Not, of course, that she'd admit to knowing anything about loneliness.

"I'm bored," she says, layering that flirty edge over her tone that always makes him redden. It's reflexive, maybe for both of them.

"Fine," he says. But his gaze holds hers, hard and steady. "No pants."

"No pants is always fine with me," she deadpans.

It's a wonder the bagel doesn't come flying at her head. Steve turns his back on her, but she can see that his ears are red. "That's not what I meant."

...

He comes along, though, and they go jacket shopping. She finds a more modern leather piece, rubs it between her fingers. "This is good," she says, and then finds a dark blue zip-up that will play nicely with his perennial white T's.

Steve, though he won't admit it, likes reading the novelty t-shirts. "I don't understand," he says, "What exactly are they turning down for?"

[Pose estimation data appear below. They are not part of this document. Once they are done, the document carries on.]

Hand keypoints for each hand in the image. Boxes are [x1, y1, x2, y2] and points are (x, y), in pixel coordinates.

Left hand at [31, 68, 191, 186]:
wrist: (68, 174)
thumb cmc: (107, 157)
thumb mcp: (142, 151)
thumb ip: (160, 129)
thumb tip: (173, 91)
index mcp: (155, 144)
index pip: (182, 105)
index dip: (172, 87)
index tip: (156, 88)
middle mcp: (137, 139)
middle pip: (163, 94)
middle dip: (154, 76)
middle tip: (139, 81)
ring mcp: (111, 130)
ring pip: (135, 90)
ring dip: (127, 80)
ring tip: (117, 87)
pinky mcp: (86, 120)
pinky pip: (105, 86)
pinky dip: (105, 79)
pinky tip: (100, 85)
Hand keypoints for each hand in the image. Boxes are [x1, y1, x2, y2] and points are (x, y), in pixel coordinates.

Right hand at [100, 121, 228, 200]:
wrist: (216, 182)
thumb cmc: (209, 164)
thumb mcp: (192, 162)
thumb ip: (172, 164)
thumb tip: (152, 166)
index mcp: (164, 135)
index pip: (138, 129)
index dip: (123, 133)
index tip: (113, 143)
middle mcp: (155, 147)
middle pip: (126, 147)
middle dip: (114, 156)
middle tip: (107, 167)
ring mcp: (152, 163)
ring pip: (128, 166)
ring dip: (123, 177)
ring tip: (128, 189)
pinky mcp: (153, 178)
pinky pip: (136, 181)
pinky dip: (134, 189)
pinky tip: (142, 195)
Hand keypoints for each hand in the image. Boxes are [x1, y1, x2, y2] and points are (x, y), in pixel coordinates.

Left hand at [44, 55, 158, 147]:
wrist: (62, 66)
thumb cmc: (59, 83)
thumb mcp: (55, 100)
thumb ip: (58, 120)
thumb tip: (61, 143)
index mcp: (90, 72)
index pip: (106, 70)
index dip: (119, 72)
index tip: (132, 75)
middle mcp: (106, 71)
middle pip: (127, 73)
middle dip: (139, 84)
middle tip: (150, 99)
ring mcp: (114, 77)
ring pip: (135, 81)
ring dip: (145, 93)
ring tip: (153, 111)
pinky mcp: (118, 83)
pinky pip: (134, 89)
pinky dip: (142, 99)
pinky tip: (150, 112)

Natasha rolls her eyes and tugs him by the arm, towards the checkout.

She slaps her forehead in mock frustration when they get in the car.

"What?"

"Darn," she says, all innocent and serious again. "Meant to get you some leather pants."

She wonders if he's going to get all pissy and senior citizen on her again, but he doesn't. His eyes crinkle up at the corners, and those firm lips twitch into a smile. "Only in your dreams, Romanoff."